Elle précise qu'elle ne voit plus beaucoup Gérard et Julie : "Avec Gérard, on se croise de temps en temps. Julie, très peu, mais quand ça arrive, c'est comme si on s'était quittées la veille."
Avignon : un festival incontournable
Delphine Depardieu est une habituée du Festival d'Avignon : "Je l’ai connu il y a 7 ans, et c’est la 4e fois que j’y joue. Mais même quand je ne joue pas, je viens tous les ans.
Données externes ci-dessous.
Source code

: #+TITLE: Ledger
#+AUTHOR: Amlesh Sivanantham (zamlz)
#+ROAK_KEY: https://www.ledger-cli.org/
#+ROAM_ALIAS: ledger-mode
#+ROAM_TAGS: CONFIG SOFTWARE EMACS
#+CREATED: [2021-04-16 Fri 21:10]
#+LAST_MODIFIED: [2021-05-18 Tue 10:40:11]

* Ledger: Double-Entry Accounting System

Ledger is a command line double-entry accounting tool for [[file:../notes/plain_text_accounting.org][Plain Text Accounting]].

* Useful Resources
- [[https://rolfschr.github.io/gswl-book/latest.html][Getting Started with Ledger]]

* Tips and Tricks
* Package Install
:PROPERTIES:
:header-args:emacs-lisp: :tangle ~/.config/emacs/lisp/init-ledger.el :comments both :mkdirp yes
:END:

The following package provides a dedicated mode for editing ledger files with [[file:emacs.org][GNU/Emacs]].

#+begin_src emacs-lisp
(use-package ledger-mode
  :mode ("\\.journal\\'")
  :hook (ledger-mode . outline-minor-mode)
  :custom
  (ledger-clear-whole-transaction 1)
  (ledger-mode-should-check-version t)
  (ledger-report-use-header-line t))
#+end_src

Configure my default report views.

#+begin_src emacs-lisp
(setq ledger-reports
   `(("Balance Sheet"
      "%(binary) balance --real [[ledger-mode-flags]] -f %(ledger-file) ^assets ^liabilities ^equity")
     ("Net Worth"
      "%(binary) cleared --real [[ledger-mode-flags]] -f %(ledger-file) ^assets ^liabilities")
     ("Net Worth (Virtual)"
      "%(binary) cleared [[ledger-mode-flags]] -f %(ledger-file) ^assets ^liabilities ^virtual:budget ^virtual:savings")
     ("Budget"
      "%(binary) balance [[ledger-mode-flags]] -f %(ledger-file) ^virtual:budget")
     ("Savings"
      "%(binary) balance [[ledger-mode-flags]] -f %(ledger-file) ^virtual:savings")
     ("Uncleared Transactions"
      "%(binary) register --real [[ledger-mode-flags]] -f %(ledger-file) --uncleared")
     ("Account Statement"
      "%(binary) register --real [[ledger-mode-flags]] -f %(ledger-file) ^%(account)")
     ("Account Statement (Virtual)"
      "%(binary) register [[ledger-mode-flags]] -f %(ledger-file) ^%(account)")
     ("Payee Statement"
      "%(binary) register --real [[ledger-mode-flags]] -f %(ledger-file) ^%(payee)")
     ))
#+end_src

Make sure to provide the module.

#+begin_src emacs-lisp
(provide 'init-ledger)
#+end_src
J’aime beaucoup le festival, je viens y voir des amis, j’aime la ville." Elle apprécie l'ambiance de la ville et du festival : "Avignon me manque, l’ambiance, les rues, le soir notamment. Et puis il y a de super magasins ici ; remarquez, c’est meilleur pour mon portefeuille, que je ne sois pas en ville (rire) ! Et puis de bons restaurants."
Projets futurs
Delphine Depardieu a plusieurs projets en cours. Elle devait reprendre Le Dernier baiser au Petit Montparnasse. Elle devait également se rendre à un festival de film en Russie pour un film, La Dormeuse du Val qui devait sortir en septembre. Elle préparait un autre film avec le même réalisateur sur Madame Rimbaud. Elle exprime son intérêt pour les projets centrés sur les femmes.
Elle confie également un rêve : "Nez, j’aurais aimé être nez (rire). J’aime les odeurs. C’est de famille."